What was also eye-opening to me is the significant role modern bias has played in how Vikings have been viewed; how, for example, graves were assumed to contain men if they met certain qualifications. It was assumed that women would not have been warriors in spite of ample evidence to the contrary, for example, in the sagas. And, lending the title to the book itself, archaeologists have assumed that the women warriors depicted in Viking artwork and stories must have been supernatural Valkyries because that seemed more likely than the fact that they immortalized actual warrior women.

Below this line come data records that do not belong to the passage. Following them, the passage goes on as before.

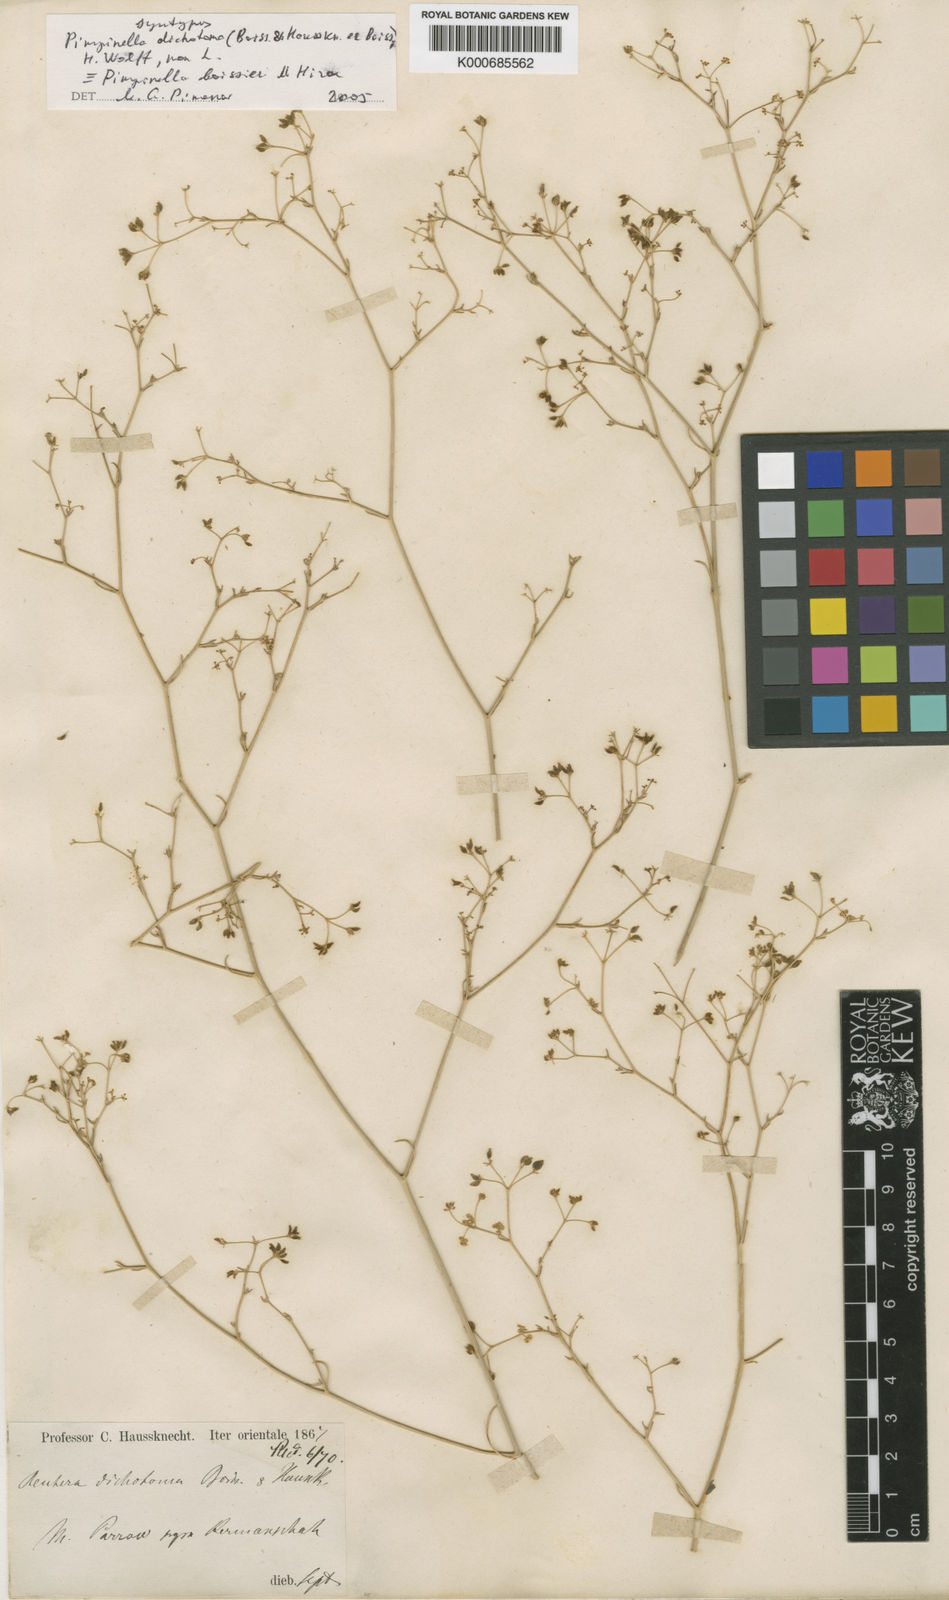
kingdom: Plantae
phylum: Tracheophyta
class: Magnoliopsida
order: Apiales
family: Apiaceae
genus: Pimpinella
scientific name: Pimpinella
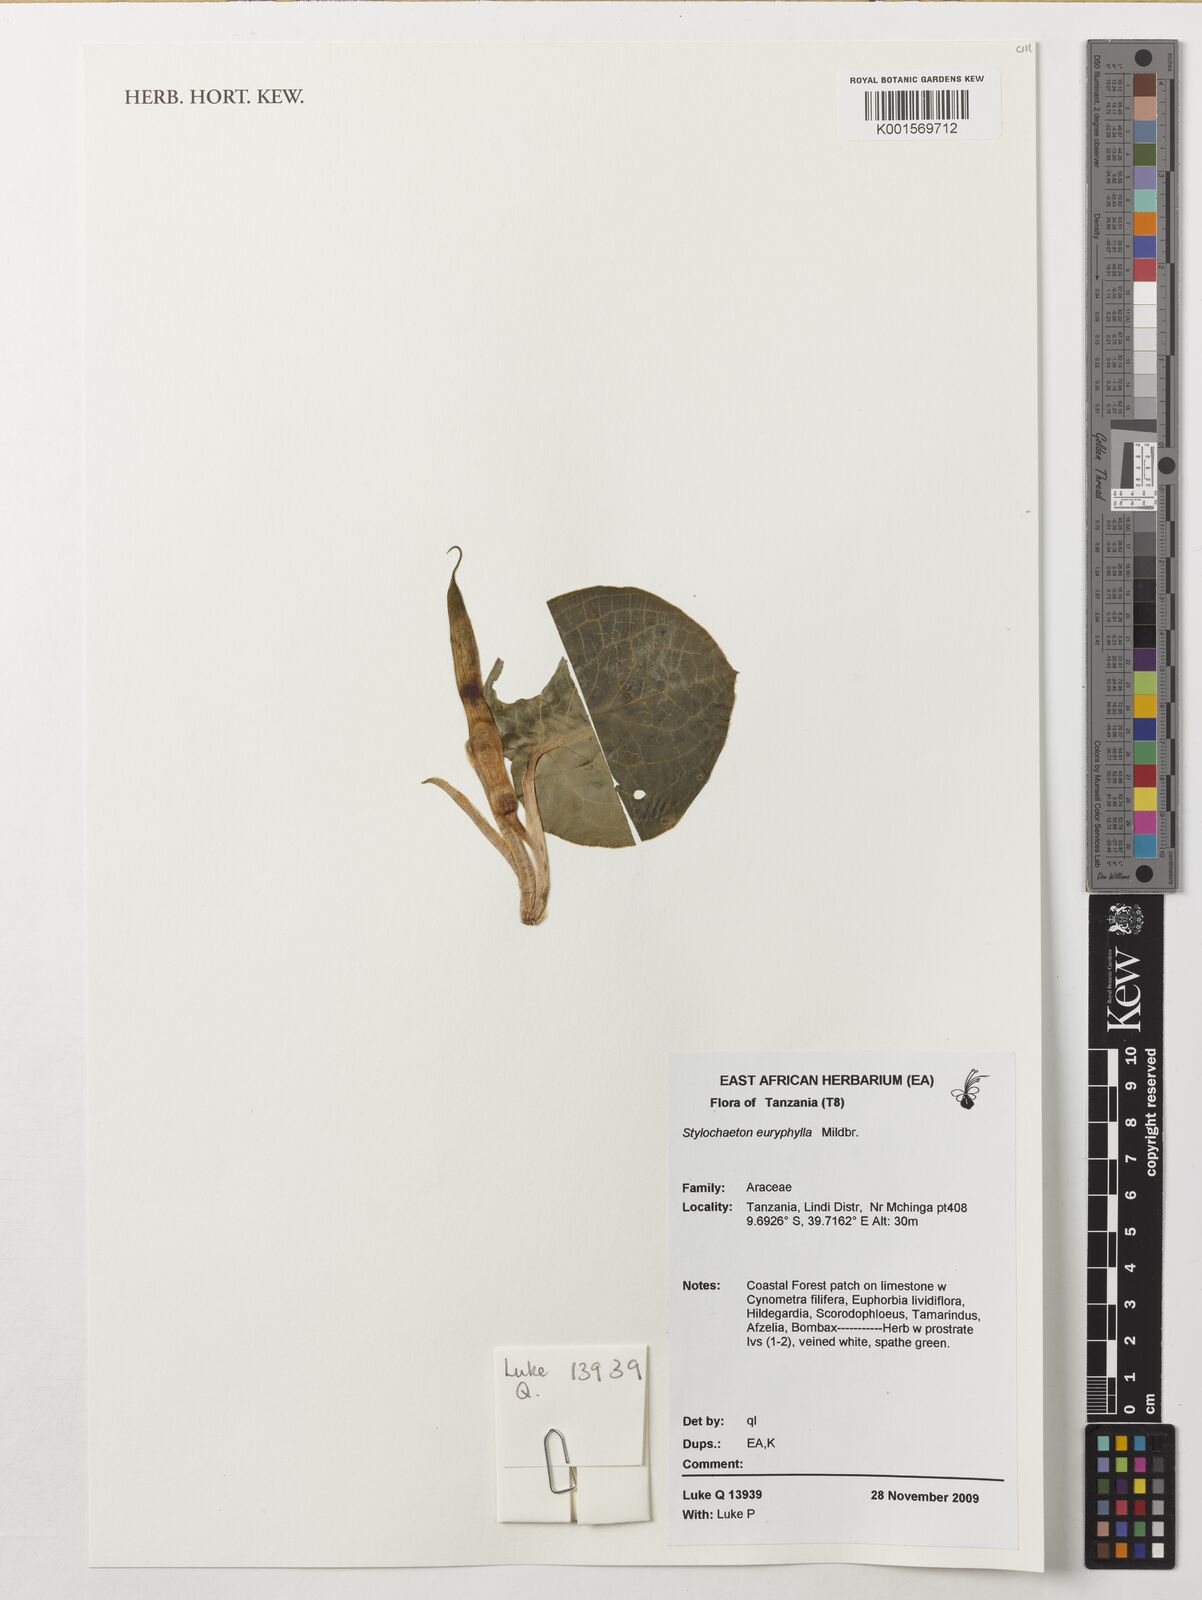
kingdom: Plantae
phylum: Tracheophyta
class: Liliopsida
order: Alismatales
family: Araceae
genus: Stylochaeton
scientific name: Stylochaeton euryphyllum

Brown’s book is well-researched and based in cultural documents; she also uses literary license to explore the ‘what if’ of history. How many other ‘facts’ of history are layered upon initial biased perspectives? How much are we a product of our own time and own biases even in spite of having knowledge to the contrary? Nothing Brown said about the Victorian Era or the role of the church in gender definition was new to me, but these perspectives are deeply ingrained in us in a way that makes it harder to see what is staring us right in the face.

For anyone interested in the Vikings and their society at large or the history of women, this is a fascinating read that will make you think about the world a little more critically.